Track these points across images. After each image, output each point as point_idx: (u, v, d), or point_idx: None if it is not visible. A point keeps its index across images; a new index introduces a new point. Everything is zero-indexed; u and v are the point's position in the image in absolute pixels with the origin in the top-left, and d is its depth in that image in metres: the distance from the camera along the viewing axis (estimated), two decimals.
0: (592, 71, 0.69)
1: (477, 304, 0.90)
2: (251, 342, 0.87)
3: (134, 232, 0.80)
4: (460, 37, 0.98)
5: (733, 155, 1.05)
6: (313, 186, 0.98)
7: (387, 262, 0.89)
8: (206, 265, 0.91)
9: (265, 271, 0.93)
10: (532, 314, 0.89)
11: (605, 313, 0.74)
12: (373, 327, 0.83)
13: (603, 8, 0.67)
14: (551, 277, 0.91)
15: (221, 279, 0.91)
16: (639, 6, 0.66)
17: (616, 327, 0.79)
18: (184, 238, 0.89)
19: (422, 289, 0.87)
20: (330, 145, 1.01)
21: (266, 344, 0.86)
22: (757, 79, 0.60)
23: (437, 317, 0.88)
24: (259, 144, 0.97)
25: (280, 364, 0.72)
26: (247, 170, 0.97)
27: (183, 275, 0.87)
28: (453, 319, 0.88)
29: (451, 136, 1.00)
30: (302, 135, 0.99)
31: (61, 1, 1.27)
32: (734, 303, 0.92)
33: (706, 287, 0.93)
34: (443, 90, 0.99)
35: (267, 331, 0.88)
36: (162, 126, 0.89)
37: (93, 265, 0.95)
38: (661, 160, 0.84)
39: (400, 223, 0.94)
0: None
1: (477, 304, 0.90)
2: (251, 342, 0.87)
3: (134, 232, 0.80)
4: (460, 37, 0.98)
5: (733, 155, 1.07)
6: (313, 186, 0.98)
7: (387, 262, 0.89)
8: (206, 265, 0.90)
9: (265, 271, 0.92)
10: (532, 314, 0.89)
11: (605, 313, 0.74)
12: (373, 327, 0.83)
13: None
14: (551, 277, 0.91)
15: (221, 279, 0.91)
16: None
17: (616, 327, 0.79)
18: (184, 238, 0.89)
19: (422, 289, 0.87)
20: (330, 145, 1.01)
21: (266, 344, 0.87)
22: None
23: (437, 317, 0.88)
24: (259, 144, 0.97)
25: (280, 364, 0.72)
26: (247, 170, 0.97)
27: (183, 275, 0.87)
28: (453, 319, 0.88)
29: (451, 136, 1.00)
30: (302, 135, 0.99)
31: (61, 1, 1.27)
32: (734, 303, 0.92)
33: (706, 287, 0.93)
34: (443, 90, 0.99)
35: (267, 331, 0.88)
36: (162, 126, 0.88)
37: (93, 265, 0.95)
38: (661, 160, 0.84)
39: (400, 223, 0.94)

==

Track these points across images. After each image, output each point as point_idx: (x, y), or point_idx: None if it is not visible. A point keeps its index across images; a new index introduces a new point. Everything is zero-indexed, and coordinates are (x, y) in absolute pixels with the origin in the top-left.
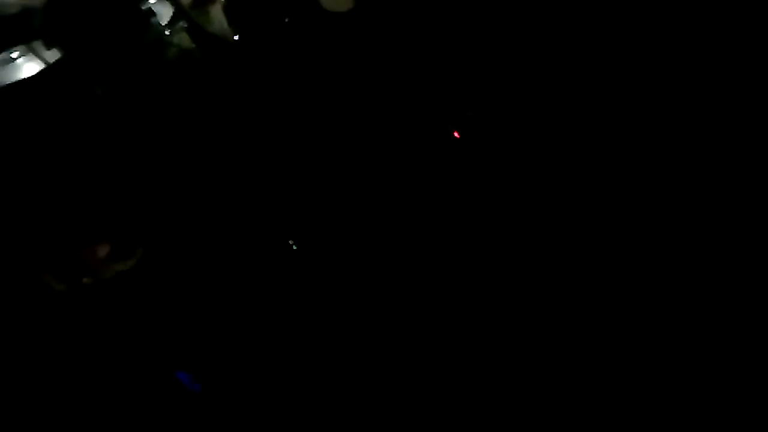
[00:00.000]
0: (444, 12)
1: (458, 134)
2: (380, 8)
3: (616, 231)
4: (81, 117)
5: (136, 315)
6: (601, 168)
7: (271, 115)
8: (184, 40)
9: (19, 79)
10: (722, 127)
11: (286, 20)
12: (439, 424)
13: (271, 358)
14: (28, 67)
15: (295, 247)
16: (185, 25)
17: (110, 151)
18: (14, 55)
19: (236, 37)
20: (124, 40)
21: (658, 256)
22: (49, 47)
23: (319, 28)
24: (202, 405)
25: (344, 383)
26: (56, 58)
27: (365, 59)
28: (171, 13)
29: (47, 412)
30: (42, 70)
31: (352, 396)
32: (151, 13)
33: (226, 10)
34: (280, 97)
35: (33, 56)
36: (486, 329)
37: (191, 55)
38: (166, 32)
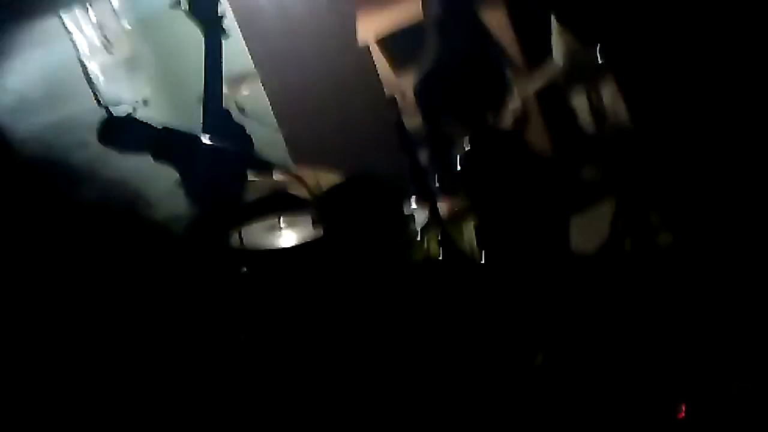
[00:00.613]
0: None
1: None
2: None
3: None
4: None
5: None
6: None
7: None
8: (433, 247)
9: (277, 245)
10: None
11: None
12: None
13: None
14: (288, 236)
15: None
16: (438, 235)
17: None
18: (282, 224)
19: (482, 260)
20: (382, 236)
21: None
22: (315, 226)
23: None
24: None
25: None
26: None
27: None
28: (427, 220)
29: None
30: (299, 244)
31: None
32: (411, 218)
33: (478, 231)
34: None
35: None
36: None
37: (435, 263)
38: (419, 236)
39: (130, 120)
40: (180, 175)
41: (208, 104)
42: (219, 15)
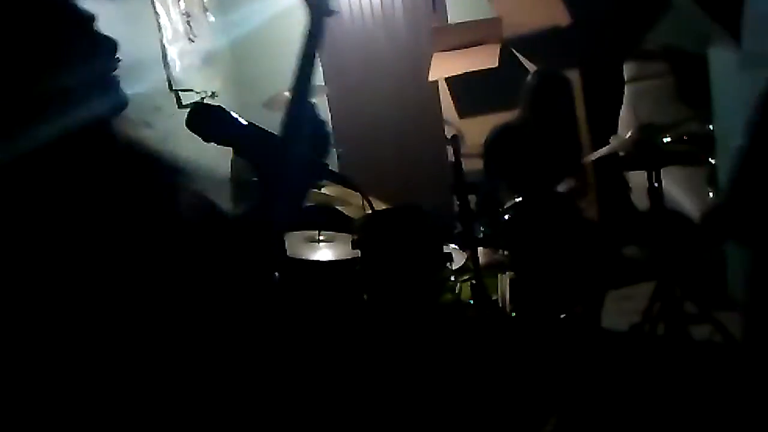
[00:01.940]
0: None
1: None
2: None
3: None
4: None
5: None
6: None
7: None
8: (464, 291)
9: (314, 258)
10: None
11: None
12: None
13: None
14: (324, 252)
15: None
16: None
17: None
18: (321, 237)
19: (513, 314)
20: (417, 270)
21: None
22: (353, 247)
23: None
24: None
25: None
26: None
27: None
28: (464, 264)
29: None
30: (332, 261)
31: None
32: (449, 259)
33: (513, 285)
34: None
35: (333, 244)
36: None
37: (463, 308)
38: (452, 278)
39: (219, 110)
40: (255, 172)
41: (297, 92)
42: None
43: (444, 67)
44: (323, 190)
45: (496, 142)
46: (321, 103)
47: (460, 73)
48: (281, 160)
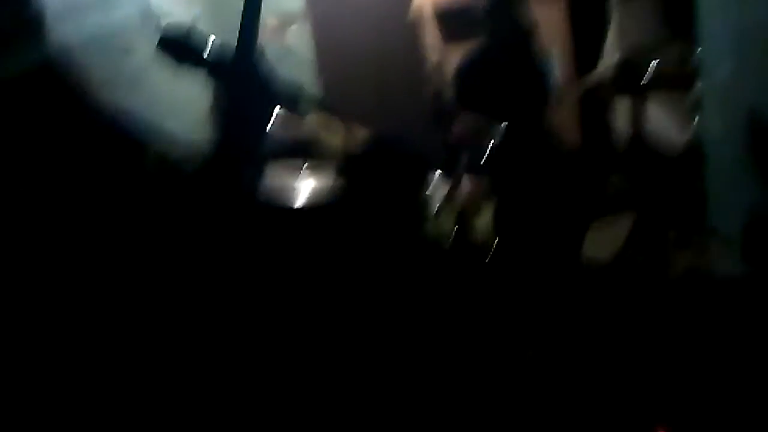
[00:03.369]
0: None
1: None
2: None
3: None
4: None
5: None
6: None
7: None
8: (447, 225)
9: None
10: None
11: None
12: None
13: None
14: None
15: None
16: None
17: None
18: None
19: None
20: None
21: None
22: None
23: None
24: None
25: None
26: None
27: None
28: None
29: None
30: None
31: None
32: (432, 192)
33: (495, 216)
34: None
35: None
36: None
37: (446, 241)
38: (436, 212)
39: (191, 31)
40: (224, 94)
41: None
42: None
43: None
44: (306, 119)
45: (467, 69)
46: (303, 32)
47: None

▶ TASK PROMPT: Above are the records. Copy every line in them holding "across".

▶ REPLY TO THE EXERCISE:
Track these points across images. After each image, output each point as point_idx: (u, v, d), or point_idx: None if it is not visible. A point keeps its index across images; a new index introduces a new point. Everything is zero-indexed; u and v are the point's position in the image in absolute pixels with the origin in the top-left, and d is its depth in that image in metres: the distance from the camera along the viewing axis (estimated), two decimals.
Track these points across images. After each image, output each point as point_idx: (x, y), or point_idx: None if it is not visible. A point keeps its index across images; a new index introduces a new point. Everything is zero-indexed, and coordinates are (x, y) in absolute pixels with the origin in the top-left.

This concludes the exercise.